The very hardest bit about learning to write is in being able to successfully translate your story vision to enough readers. You want them to see what you see, feel what you feel with enough accuracy that the readers are engaged to the same degree you were when the story vision occurred to you. It’s simple, but not easy.
Writing Tip for Today: How can we close the gap between what we envision and what our readers experience?
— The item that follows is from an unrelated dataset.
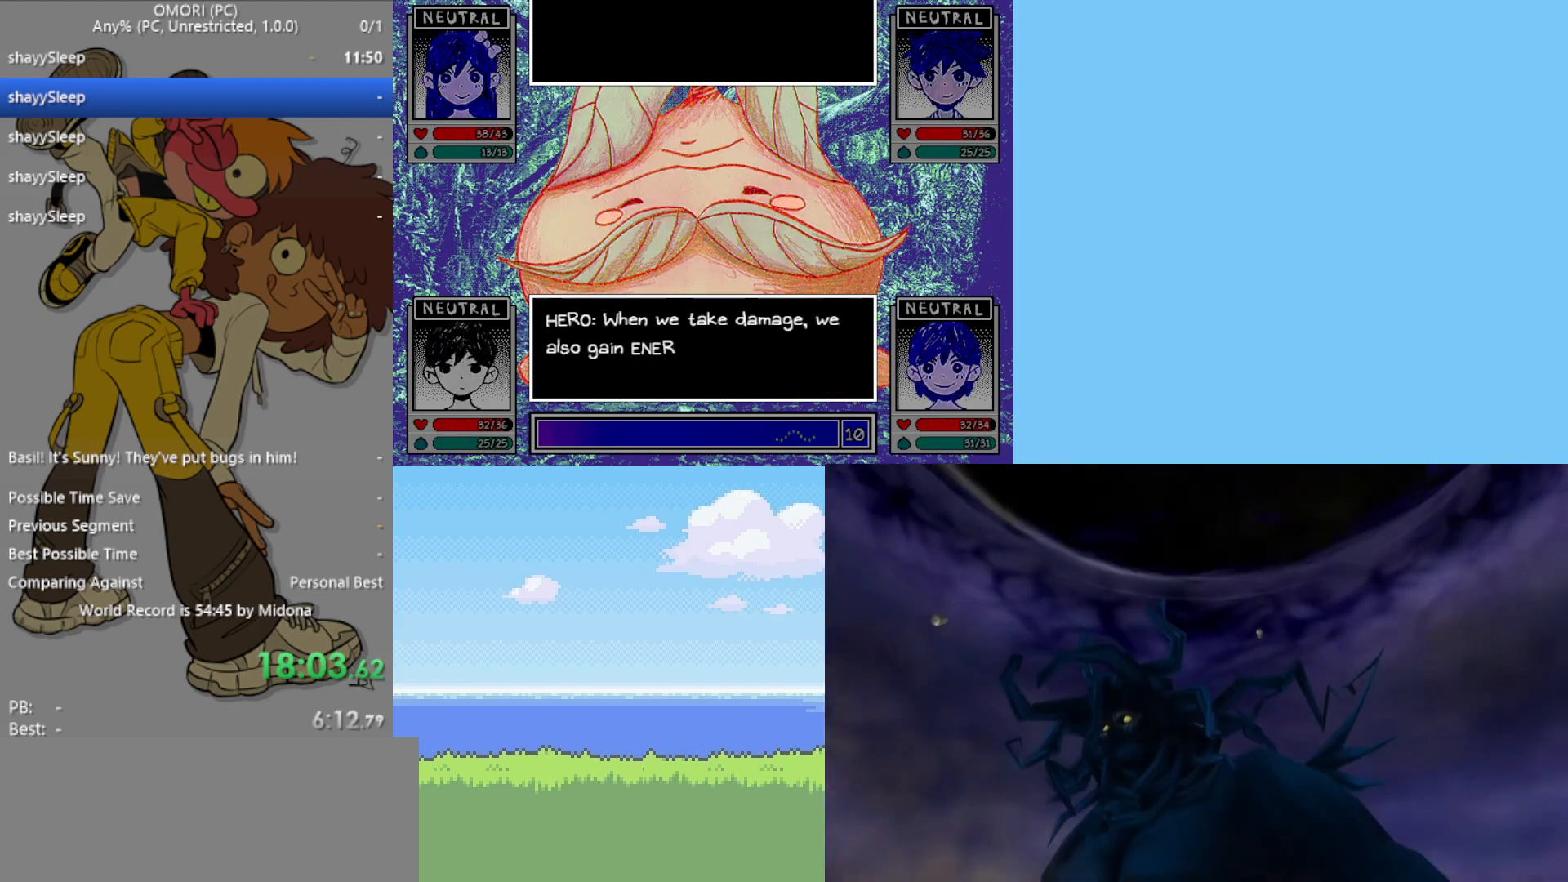
{"keys": [], "events": [[50, "z", "down"], [100, "z", "up"], [150, "z", "down"], [200, "z", "up"], [250, "z", "down"], [283, "z", "up"], [333, "z", "down"], [383, "z", "up"], [433, "z", "down"], [483, "z", "up"]]}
One of the first ways we writers can connect more completely with our readers is to remember to write to the particular. E.B. White famously said, “Don’t write about man; write about a man.” Good writers, it’s been said, are always in a perpetual state of noticing. This doesn’t necessarily mean you load your prose with more modifiers. In fact, most great writers are somewhat stingy with adjectives or adverbs. Rather, shoot for very specific nouns and verbs as you narrate the story for your readers. You might know this as Concrete Sensory Detail (CSD). Let them see the Ferrari rather than the sports car; the stand of birches rather than a bunch of trees. For writers, the general really can be the enemy of the particular, so the more specific and particular your writing is, the more likely that readers will see, hear, touch (etc) the same things you do in the story.
If readers understand what a story is showing them because you have laid out specific and particular prose, the gap still isn’t entirely closed. As you propel your characters through a story, readers want more than just the facts. Readers are always searching for character emotions that they can relate to—either because they’ve been through a similar situation or because they’ve experienced similar emotions. A colleague of mine recently told about receiving a bunch of missed calls from a number that could’ve been her son who was deployed overseas. When she realized she’d missed the calls, she was frantic and got even more worried when no one answered her attempts to call the number. Thinking her son was in serious trouble, she panicked until she finally figured out the caller was only a salesperson, not her son in trouble. The experience was frustrating but her emotions were perfect for the fiction she was working on. To close the gap between your story vision and readers’ experience, draw on your deepest and truest emotions. It’s not always easy, and you may have to rewrite through many layers of your own tendencies to self-protect, but if you persist the reward is more readers who really “get” what you write.
Same but Different
One roadblock to bringing together yours and your readers’ experience is to think readers must experience your story exactly the way you do. Writers who insist on describing every detail of a scene and its action will often be disappointed to learn readers checked out long ago. When writing about the particular, the trick is to know which details to write and which to omit. If you force readers to become swamped in a sea of details, they won’t know which ones to pay attention to. And if you try to maneuver reader emotions, it’s kind of like the wife who asks her husband to say he loves her. If you have to ask, it’s not the same. Choose a few important details/actions/emotions for your readers and let them assume or fill in a few too. Yes, it takes practice. As I said, it’s simple—but definitely not easy.